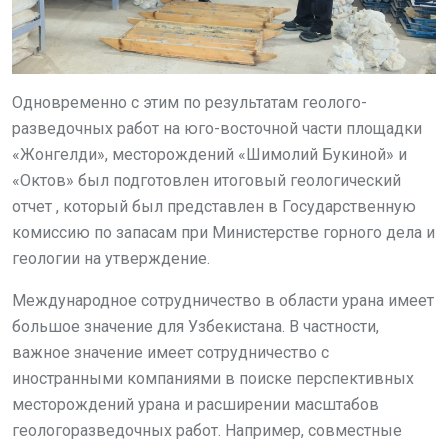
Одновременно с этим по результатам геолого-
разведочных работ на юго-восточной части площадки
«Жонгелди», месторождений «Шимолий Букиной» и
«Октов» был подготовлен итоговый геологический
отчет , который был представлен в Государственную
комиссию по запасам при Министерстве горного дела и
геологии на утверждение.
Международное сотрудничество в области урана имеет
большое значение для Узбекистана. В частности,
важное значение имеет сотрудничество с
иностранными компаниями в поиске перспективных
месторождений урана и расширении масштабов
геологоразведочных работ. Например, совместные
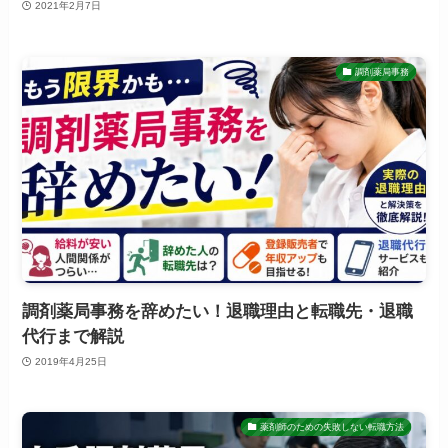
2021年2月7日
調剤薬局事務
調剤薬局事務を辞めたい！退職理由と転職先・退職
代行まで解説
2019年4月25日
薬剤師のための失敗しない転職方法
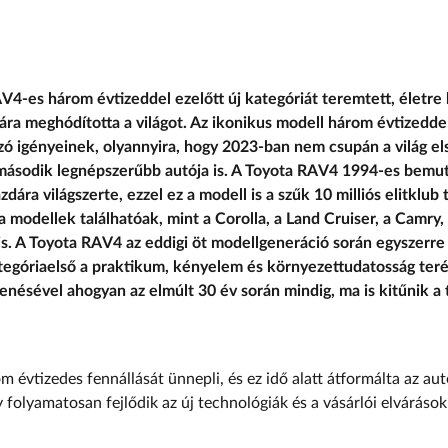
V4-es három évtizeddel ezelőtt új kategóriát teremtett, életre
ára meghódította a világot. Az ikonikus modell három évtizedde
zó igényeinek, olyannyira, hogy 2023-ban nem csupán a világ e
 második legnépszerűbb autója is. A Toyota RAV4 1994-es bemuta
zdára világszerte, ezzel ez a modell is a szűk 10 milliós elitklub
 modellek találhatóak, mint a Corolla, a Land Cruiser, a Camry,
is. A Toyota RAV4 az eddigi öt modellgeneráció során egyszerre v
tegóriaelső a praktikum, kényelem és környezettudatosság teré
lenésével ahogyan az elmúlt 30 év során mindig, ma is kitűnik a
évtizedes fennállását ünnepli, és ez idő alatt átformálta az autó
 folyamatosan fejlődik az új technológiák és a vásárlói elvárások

* * *

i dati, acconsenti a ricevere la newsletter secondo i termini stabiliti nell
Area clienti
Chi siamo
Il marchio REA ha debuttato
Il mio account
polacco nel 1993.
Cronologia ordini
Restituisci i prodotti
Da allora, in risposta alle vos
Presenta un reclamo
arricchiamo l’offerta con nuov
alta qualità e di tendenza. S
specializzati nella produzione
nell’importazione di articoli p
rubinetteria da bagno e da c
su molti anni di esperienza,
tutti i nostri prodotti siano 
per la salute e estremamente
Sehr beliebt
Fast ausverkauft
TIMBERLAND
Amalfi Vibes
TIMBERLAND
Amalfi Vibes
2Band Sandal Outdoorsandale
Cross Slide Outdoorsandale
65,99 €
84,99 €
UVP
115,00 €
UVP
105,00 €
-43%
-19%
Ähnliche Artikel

What to produce:
Copy out, unchanged, the lines of the records that begin with the line containing "Одновременно с этим" and end with the line containing "отчет , который", including both of those lines.

Task solution:
Одновременно с этим по результатам геолого-
разведочных работ на юго-восточной части площадки
«Жонгелди», месторождений «Шимолий Букиной» и
«Октов» был подготовлен итоговый геологический
отчет , который был представлен в Государственную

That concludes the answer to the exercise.